EXERCISE 1> In the CNN course notes, rewrite the passage starting at "LeNet-5 (1998)" and ending at "-> output: 14x14x6.", replacing "padding" with "zero padding".
EXERCISE 2> State whether each statement agrees with the CNN course notes. Answer yes or no, and quote the deciding words. (a) LeNet-5 was introduced to recognize hand-written digits. (b) Padding was common at the time of the LeNet-5 paper. (c) The second convolutional layer in LeNet-5 has 16 channels and a stride of 1.

EXTRACTED TEXT>
Notes for CNN course by deeplearning.ai (week 2)

23 Jan 2021

These are my notes for week 2, focusing on case studies.

Video: Why look at case studies?

Look at classic CNN is a good way to gain intuition about how CNNs work. Also, in computer vision, successful architecture for one task is often good for another task.

Classic CNN examples looked at this week:

LeNet-5
AlexNet
VGG
ResNet
Inception

Video: Classic Networks

LeNet-5 (1998)

Introduced to recognize black&white hand-written digits (32x32x1). The architecture is described below. Note that at the time of the paper, padding was not common. So all convolutional layers shrink the size of the image.

Convolutional layer: 5x5, stride=1, 6 channels -> output: 28x28xg
average pooling (today would probably use max pooling): 2x2, stride=2 -> output: 14x14x6.
Convolutional layer: 5x5, stride=1, 16 channels -> output: 10x10x16
average pooling : 2x2, stride=2 -> output: 5x5x16.

PROVIDED MATERIAL>
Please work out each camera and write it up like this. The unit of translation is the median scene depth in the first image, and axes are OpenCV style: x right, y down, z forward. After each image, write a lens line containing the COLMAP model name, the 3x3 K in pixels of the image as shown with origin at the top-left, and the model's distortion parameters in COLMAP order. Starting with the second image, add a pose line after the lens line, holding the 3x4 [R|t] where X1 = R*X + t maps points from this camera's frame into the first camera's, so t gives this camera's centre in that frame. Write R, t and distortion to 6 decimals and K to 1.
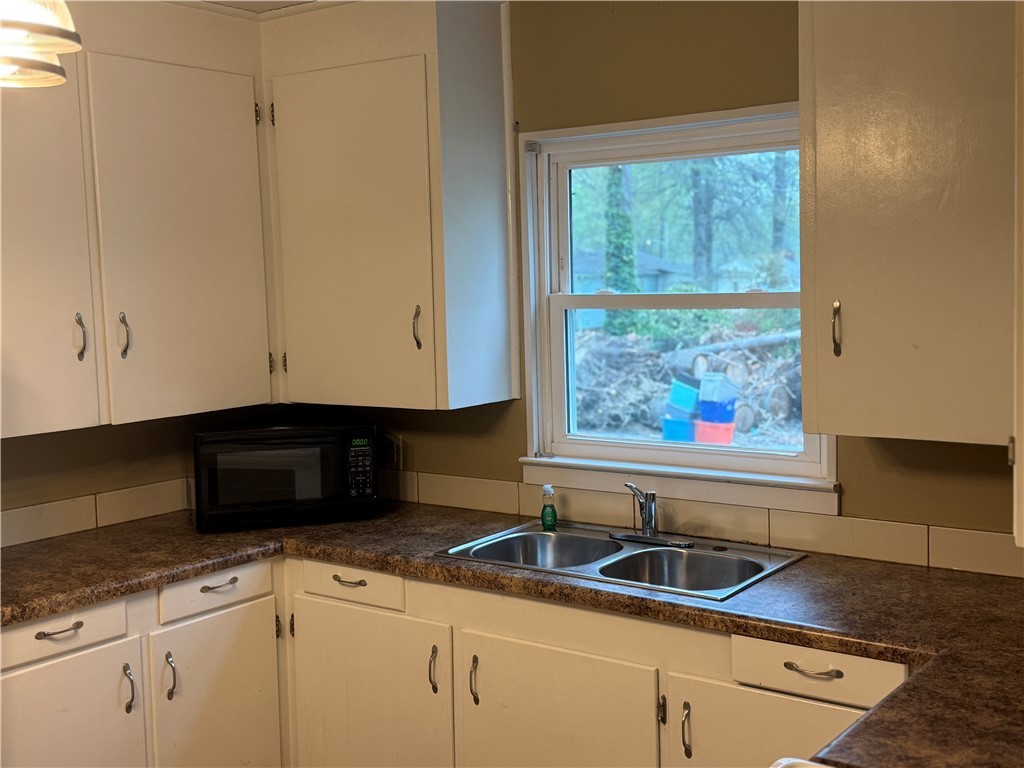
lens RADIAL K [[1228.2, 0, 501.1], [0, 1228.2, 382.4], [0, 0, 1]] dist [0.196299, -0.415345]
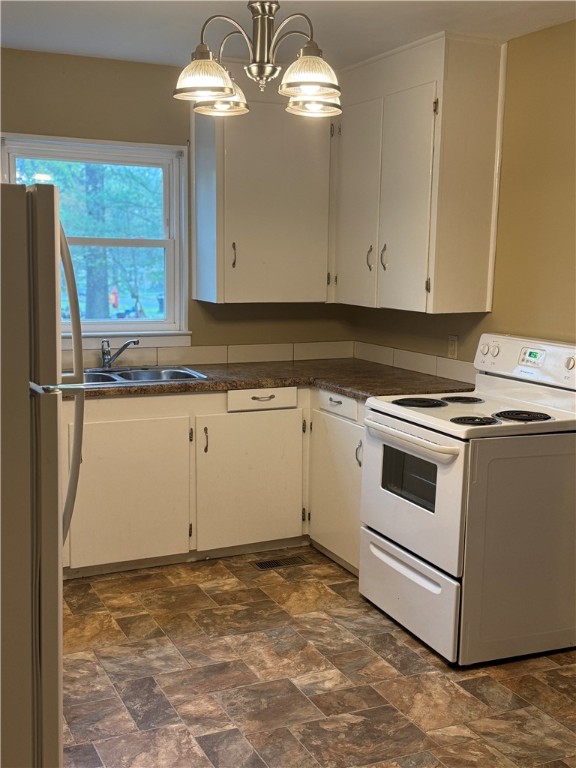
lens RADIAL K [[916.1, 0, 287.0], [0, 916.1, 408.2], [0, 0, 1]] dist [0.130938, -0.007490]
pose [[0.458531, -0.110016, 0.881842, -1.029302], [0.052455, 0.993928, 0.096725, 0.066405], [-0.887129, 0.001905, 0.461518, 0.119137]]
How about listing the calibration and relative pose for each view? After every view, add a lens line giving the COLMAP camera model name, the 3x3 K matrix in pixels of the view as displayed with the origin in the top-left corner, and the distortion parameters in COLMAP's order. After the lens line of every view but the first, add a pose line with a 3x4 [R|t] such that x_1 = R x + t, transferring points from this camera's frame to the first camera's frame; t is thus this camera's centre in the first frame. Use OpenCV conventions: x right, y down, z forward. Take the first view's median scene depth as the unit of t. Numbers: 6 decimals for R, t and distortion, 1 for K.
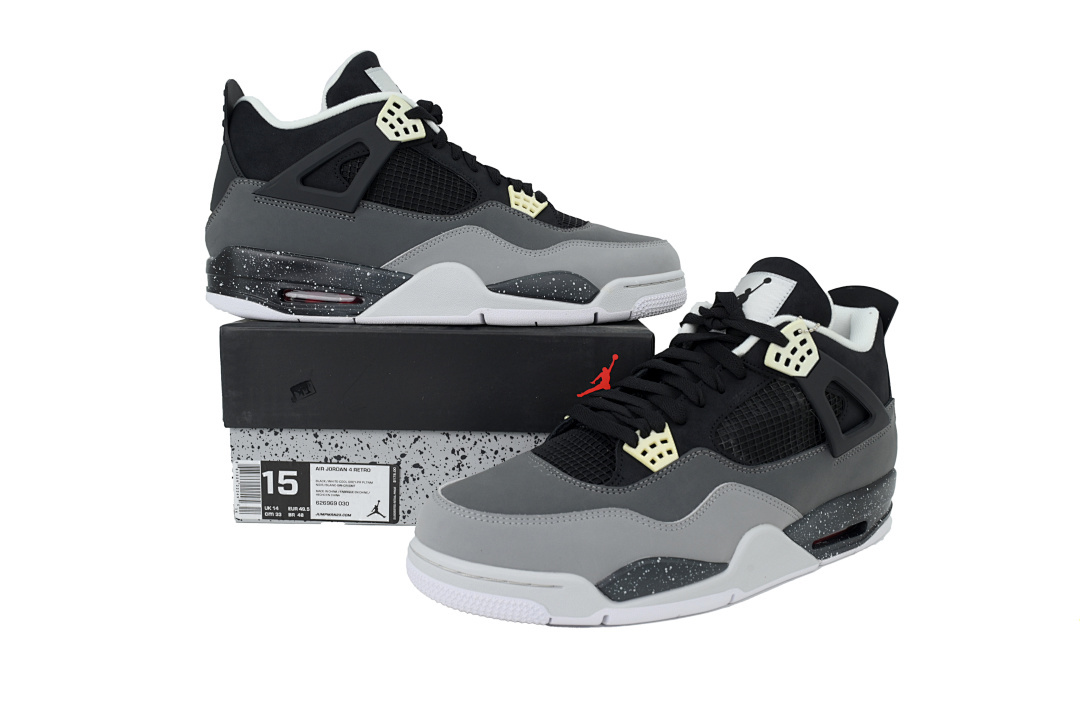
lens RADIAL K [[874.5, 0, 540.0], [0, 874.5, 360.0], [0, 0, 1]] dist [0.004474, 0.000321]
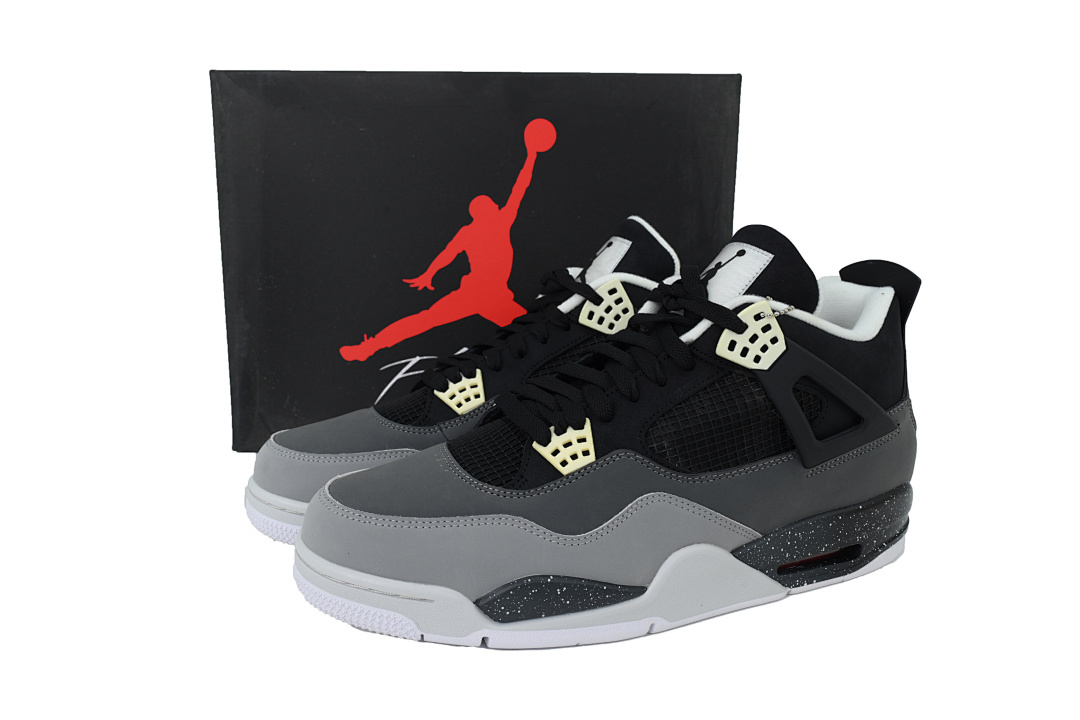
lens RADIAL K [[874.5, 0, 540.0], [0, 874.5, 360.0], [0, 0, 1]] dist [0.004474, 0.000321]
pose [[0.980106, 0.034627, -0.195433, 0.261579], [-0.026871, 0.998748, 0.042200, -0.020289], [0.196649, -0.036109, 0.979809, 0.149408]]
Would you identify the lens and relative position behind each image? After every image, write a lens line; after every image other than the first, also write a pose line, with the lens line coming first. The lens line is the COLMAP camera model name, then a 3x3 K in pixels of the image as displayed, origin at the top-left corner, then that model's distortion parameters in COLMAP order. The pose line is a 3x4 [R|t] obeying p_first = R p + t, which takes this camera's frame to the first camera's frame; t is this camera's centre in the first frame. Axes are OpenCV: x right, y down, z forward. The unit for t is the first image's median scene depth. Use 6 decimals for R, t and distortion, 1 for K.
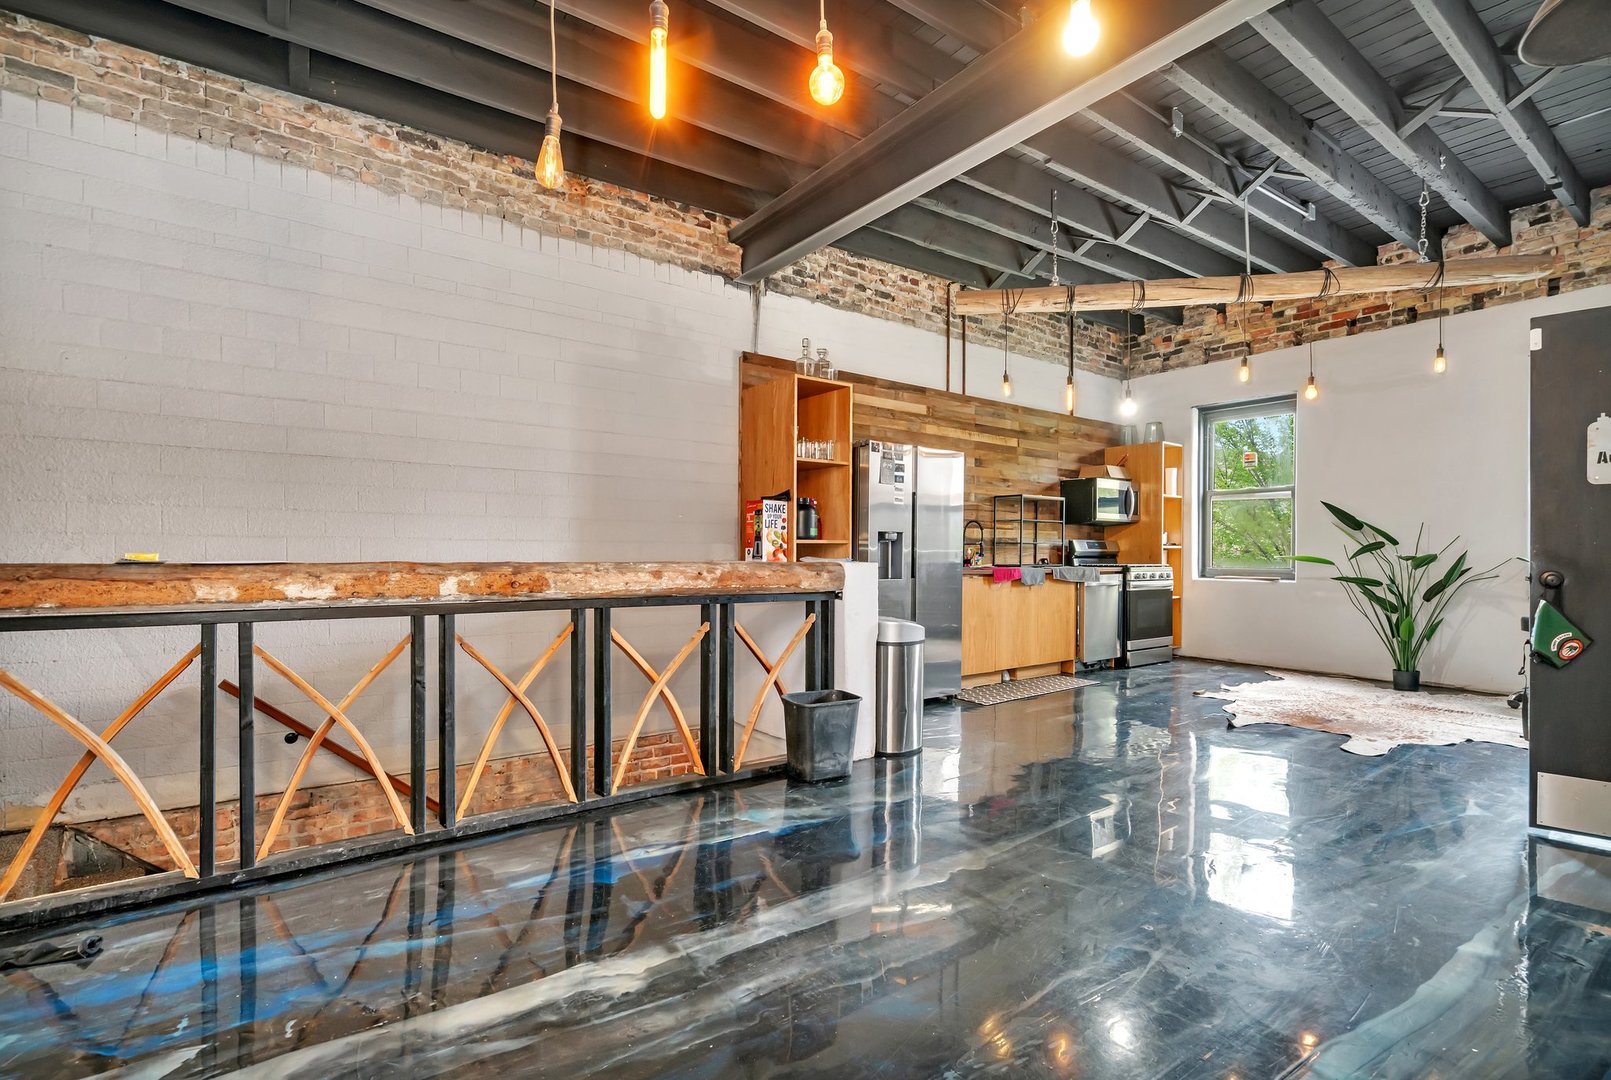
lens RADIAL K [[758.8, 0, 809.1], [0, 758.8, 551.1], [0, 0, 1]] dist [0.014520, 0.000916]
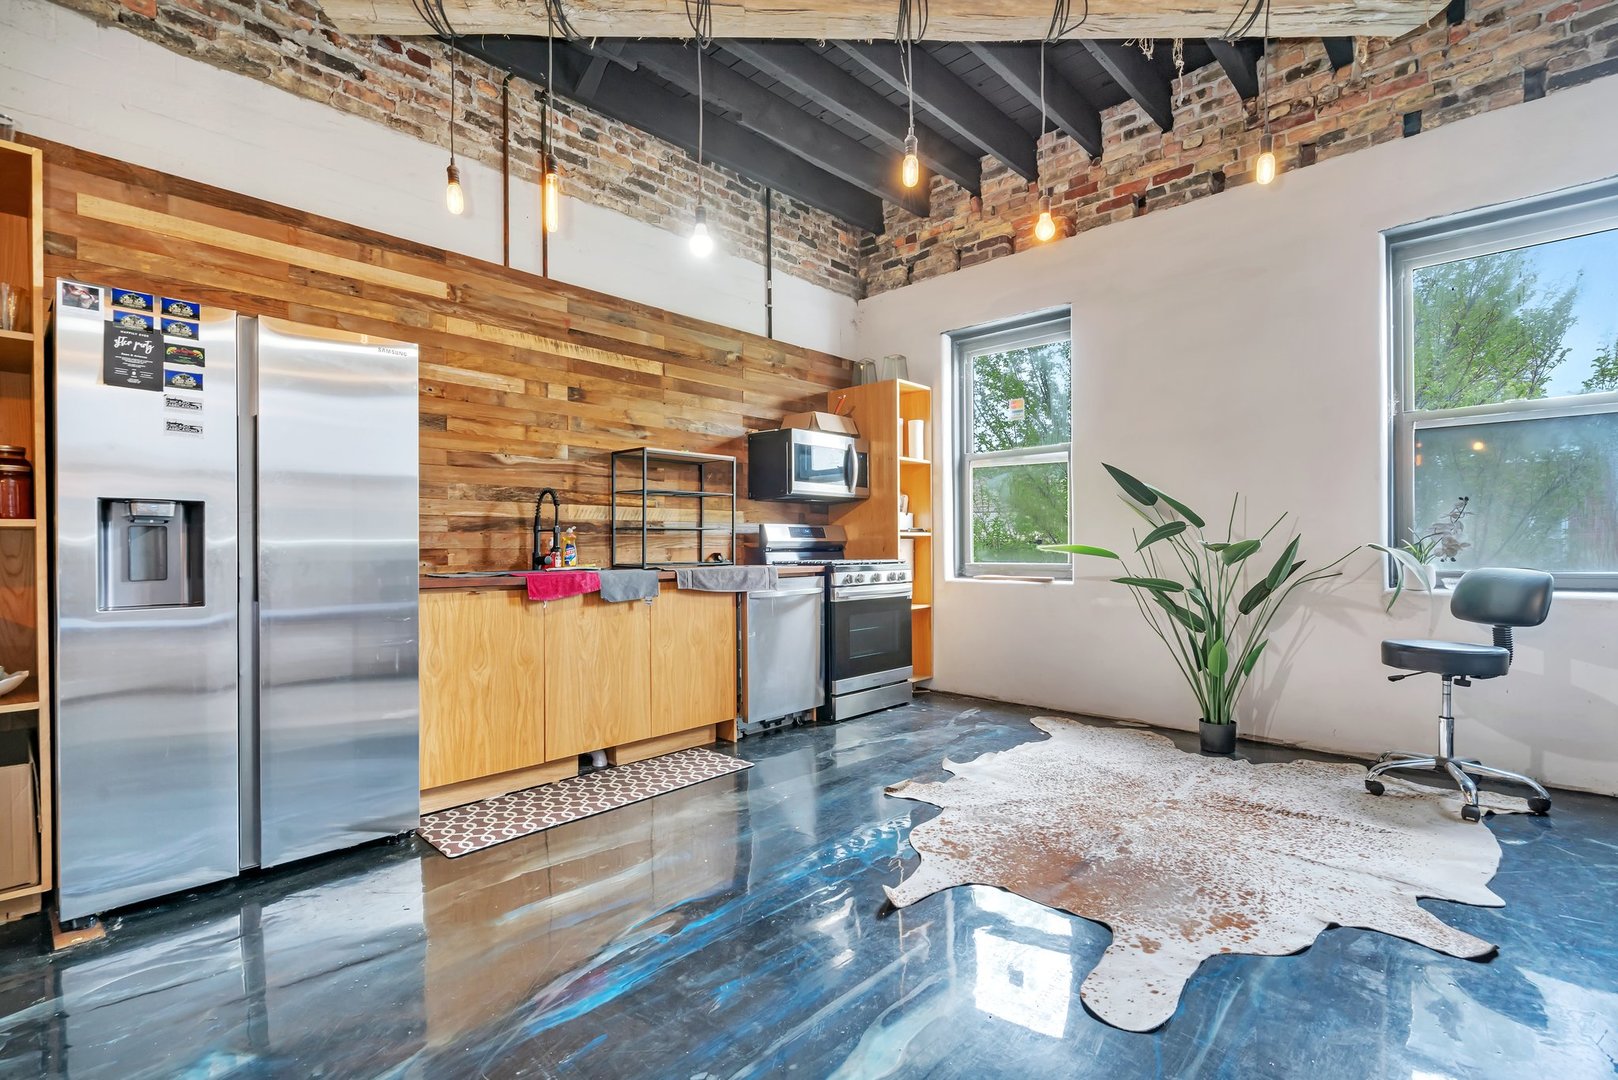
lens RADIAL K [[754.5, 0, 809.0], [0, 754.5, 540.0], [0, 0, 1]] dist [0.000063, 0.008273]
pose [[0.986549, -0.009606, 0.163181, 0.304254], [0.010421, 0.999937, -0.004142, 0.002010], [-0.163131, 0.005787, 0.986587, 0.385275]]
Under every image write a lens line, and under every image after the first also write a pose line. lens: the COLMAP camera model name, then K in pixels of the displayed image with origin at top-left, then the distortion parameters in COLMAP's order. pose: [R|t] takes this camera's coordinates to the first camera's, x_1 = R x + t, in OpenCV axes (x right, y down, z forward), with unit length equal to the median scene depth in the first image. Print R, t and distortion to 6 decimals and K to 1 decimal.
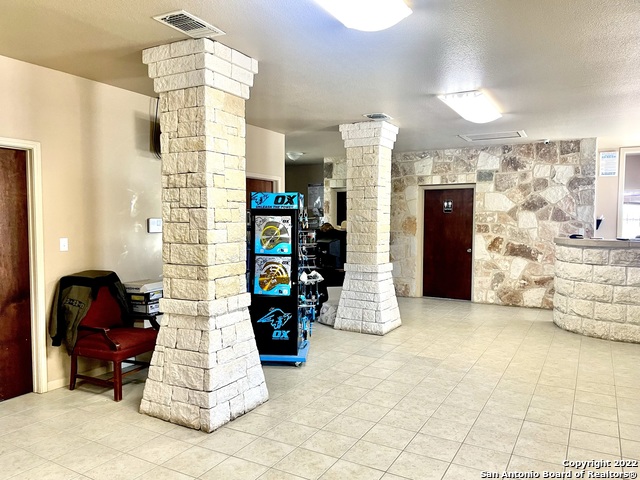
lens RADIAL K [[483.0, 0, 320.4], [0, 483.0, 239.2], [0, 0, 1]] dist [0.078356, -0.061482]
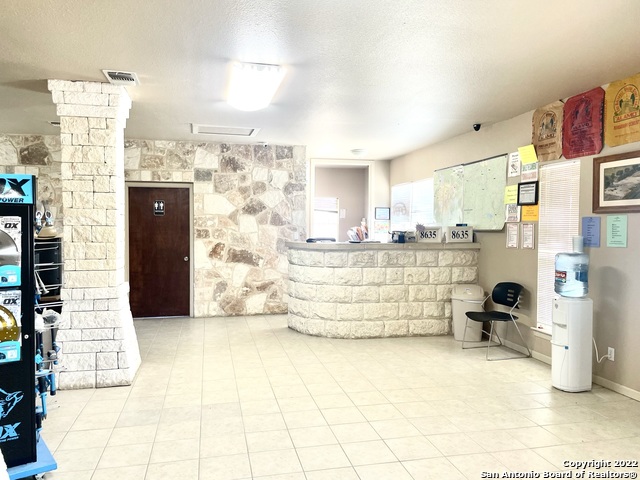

RESPONSE BOX 1>
LeNet-5 (1998)

Introduced to recognize black&white hand-written digits (32x32x1). The architecture is described below. Note that at the time of the paper, zero padding was not common. So all convolutional layers shrink the size of the image.

Convolutional layer: 5x5, stride=1, 6 channels -> output: 28x28xg
average pooling (today would probably use max pooling): 2x2, stride=2 -> output: 14x14x6.

RESPONSE BOX 2>
(a) Yes: "Introduced to recognize black&white hand-written digits (32x32x1)."
(b) No: "Note that at the time of the paper, padding was not common."
(c) Yes: "Convolutional layer: 5x5, stride=1, 16 channels -> output: 10x10x16"